The number of million-dollar neighborhoods across the United States has reached a record high. Unsurprisingly, so has nationwide homelessness. The structural follies of wealth inequality and land inequality go hand-in-hand with homelessness, denoting an undeniable link between the suppression of low and middle-income workers and the success of a small, elite group.
The US Has Established a Record-Setting $550 Million Cities Right at the Height of a Nationwide Homeless Crisis
It is a victory cry in the eyes of many. Wealth and opulence abound in North America, with sprawling cities, stunning skylines, and lavish real estate at every turn. At a time of hyperinflation, extreme rent burden, and endless obstacles to homeownership for average Americans, we witness the rise of the million-dollar neighborhood, and boy, does it come at a price.
We recently sat down with Sarah Saadian, the Senior Vice President of Public Policy and Field Organizing for the National Low-Income Housing Coalition. She drew from her decade of experience in affordable housing policy to explain how having so many million-dollar cities can be detrimental.
“Part of what’s driving those higher housing costs is a shortage of housing,” Saadian said. “And our research shows that there’s a shortage of 7.3 million homes nationwide that should be affordable and available to people with the lowest incomes. Let me tell you how that adversely affects the middle class.”
“Oftentimes, what that means is that extremely low-income households have no choice but to rent homes that are not affordable to them and that would be otherwise available to households that make relatively higher incomes.”
“That’s a long-convoluted way of saying that as the shortage of housing at the very low end of the income spectrum continues to grow, it puts pressure on all renters, and it pushes up housing costs,” she continued. “So, one of the best ways to make housing more affordable is to invest in building more housing supply through the National Housing Trust fund, through public housing that’s targeted to serve households with the greatest needs.”
While It Is in the Public’s Best Interest to Increase the Supply of Affordable Housing, Unaffordable Housing is Taking Precedence Once Again
The price of the average home has now peaked at well over half a million dollars.

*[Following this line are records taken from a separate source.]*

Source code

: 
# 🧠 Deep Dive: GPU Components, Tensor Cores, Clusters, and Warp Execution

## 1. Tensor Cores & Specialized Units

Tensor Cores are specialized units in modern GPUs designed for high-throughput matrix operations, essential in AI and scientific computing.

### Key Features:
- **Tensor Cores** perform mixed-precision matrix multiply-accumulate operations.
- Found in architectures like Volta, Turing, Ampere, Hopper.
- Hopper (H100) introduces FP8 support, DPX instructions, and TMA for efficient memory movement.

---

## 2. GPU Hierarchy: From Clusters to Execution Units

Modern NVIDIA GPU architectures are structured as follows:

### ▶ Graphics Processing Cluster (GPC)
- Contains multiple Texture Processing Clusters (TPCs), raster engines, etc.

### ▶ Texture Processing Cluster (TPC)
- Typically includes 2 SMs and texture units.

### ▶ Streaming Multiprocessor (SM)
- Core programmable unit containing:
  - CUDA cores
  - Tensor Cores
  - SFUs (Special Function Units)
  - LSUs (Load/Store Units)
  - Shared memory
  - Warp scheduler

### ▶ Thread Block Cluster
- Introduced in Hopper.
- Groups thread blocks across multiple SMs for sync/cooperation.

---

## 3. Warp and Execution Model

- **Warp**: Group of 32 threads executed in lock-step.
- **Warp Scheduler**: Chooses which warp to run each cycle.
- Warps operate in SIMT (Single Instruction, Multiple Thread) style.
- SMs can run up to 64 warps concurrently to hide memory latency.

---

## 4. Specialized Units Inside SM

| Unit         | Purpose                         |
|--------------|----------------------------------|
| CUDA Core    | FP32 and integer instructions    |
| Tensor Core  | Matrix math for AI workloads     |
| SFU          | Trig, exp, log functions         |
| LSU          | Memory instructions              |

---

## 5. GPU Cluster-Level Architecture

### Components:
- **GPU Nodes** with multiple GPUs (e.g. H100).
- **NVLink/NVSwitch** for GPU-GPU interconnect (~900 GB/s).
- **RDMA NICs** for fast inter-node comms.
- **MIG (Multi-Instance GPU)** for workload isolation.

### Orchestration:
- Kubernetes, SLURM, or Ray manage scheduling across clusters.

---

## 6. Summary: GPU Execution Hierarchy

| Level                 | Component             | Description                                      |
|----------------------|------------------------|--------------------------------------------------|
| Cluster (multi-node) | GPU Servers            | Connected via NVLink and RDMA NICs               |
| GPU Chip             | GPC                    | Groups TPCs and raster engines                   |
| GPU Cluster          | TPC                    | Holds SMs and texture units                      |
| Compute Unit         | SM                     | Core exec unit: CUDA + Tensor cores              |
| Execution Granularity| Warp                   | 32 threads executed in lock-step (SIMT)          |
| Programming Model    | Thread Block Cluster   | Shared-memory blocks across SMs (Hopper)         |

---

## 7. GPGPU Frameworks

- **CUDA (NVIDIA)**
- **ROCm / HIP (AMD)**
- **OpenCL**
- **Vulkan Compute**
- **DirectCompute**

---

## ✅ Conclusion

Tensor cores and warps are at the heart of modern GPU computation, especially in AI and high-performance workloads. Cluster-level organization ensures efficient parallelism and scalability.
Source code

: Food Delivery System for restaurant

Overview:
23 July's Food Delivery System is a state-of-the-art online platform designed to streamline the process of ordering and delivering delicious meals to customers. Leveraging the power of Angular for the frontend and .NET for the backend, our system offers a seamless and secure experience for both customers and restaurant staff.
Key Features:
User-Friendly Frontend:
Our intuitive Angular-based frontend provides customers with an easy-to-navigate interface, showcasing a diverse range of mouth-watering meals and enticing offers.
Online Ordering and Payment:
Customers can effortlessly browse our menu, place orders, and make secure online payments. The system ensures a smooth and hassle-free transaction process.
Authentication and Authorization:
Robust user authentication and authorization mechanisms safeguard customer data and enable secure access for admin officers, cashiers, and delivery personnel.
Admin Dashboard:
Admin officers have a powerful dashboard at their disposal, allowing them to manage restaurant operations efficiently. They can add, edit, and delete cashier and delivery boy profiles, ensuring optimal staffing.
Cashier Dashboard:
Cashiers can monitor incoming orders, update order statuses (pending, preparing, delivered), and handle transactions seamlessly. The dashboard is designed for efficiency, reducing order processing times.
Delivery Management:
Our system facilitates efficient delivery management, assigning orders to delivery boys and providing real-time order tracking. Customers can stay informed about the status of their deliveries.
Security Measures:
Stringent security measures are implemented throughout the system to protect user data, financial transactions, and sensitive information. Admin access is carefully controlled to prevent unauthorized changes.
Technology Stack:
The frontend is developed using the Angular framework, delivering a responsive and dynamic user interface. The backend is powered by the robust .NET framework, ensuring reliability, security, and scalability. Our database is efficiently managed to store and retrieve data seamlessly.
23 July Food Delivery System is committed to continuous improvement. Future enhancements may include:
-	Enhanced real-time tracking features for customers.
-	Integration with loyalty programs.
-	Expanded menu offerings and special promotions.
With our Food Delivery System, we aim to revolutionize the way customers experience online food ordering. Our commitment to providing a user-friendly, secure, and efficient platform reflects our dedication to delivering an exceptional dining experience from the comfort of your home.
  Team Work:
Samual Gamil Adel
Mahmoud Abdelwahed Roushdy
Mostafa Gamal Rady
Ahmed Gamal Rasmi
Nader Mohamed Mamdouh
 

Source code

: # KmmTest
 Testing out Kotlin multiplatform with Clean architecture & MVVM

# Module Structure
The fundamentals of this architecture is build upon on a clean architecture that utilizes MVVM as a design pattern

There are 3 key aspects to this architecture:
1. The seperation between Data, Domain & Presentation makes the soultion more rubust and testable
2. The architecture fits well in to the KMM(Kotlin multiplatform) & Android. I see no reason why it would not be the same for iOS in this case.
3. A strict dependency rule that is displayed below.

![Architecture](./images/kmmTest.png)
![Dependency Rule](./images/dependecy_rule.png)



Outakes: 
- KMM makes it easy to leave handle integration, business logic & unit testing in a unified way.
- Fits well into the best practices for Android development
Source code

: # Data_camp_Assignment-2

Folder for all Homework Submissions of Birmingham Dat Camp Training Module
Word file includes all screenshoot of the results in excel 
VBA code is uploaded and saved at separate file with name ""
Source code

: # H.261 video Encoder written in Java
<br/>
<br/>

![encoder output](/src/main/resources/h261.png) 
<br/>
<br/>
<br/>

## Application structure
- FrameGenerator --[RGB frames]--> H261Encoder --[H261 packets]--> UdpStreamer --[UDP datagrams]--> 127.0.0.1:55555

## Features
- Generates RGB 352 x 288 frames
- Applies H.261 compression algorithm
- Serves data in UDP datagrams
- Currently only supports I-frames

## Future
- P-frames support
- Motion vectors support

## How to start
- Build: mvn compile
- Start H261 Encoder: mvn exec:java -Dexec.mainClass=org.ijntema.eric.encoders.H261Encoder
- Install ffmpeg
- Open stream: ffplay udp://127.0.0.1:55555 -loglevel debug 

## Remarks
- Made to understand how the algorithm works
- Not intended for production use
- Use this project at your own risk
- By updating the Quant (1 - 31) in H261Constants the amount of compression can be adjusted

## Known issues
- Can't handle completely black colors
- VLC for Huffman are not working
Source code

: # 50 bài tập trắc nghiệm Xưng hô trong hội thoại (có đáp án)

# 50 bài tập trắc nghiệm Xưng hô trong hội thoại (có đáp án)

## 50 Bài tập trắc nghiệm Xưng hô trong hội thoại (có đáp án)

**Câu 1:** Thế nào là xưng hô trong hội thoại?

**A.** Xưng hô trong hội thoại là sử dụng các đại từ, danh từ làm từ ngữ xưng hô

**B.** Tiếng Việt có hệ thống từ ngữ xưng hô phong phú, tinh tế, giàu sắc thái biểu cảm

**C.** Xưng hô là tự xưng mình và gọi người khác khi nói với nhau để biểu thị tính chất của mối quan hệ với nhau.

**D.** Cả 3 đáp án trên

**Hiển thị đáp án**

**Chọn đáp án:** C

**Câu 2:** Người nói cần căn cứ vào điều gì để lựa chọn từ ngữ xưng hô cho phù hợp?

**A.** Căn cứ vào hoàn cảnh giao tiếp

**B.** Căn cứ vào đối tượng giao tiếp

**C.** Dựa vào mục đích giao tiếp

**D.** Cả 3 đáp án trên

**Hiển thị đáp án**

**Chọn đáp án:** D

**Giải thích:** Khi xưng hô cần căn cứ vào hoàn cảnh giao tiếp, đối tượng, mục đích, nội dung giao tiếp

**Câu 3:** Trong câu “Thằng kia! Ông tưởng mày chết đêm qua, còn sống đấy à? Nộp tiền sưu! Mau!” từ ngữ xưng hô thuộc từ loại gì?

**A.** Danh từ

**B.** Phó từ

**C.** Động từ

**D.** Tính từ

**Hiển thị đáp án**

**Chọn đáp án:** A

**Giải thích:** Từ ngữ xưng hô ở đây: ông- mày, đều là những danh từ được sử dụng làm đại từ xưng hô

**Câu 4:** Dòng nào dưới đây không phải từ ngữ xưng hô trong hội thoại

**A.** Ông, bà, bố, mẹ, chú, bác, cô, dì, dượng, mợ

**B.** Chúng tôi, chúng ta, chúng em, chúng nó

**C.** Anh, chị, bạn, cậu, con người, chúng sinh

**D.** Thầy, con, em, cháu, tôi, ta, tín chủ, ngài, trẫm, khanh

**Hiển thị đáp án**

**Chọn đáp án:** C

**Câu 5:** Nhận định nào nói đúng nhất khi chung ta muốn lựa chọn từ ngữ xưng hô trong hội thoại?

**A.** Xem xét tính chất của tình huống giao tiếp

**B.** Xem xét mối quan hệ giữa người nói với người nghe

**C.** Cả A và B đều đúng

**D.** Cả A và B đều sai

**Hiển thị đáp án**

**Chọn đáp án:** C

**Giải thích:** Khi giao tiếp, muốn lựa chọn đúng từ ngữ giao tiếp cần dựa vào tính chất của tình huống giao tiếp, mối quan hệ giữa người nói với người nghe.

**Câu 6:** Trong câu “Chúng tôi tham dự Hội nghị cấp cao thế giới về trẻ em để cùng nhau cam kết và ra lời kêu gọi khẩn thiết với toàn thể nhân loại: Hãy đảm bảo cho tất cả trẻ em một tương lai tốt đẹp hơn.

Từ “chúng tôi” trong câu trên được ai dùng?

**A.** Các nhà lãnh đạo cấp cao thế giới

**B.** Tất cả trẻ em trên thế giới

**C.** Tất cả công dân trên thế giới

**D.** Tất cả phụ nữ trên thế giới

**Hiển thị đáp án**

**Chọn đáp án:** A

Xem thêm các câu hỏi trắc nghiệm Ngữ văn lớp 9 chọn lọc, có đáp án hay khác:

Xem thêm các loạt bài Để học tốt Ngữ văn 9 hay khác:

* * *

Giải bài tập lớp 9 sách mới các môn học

Some factors influencing this include:
- Hyperinflation
- Stagnant wages
- High costs of construction
- Low or sometimes non-existent incentives to construct affordable homes
All of the above-listed factors contribute to making housing grossly unaffordable for most. However, the main reason we lack 7.3 million affordable housing units is simple: We’re not building them.
In the end, much of the housing crisis can be chalked up to a supply-and-demand issue, making it difficult to celebrate the so-called “victory” of having way too many million-dollar cities.
It isn’t that wealth in itself is a problem. Instead, the issue is when the wealth inequality window widens to extremes, creating an increasingly hostile landscape dominated by haves and have-nots.
Investing in Affordable Housing Would, Theoretically, Bring Housing Prices Down. Here’s Why.
“If, communally, we were to invest in building more housing supply through the National Housing Trust fund, this action would also reduce rent pressure on other households. Then, you could see housing prices start to come down,” Saadian explained.
Such actions would serve the vast majority of the general public, but the name of the real-estate game is secretly keeping inventory low and competition high. Doing so sends the value of these already expensive homes through the roof while keeping low and middle-income earners tightly locked out of homeownership and forced into a perpetual state of lifelong renting.
With the prospect of mega-landlords buying up nearly 40% of the housing stock and raising rents to astronomical highs, only one thing can potentially come of this: the death of the American middle class and the perpetuation of even more houselessness.
Did You Know? The Regions Boasting the Most Million-Dollar Cities are Also the States with the Highest Rates of Homelessness
If you seek further proof that a lack of affordable housing is overwhelmingly to blame for the homeless crisis, you needn’t look any further than Zillow’s list of the states that boast the most million-dollar cities. Here are the top states, in order:
- California
- New York
- New Jersey
- Florida
- Massachusetts
- Colorado
- Washington
- Hawaii
- Texas
- Maryland
Here is a look at the states with the highest rates of homelessness, also listed in order:
- California
- New York
- Florida
- Washington
- Texas
- Oregon
- Massachusetts
- Arizona
- Pennsylvania
- Georgia
As you can see, six of the top ten states with the highest rates of homelessness also have the most million-dollar neighborhoods. Many of them rank in the exact same order on both lists.
Of the four states that collectively contain more than half of all homeless people nationwide, namely, California, New York, Florida, and Washington, all appear on the top ten lists for hosting the most million-dollar neighborhoods.
Talk to Your Legislators About Solving Wealth Inequality and Subsequent Homelessness
It is one thing to build million-dollar cities and another to build them at the expense of the rest of the population. As wealth inequality continues to grow, homelessness explodes nationwide. The ties run deep but could still be severed. Tell your local legislators to make housing a human right for everyone today.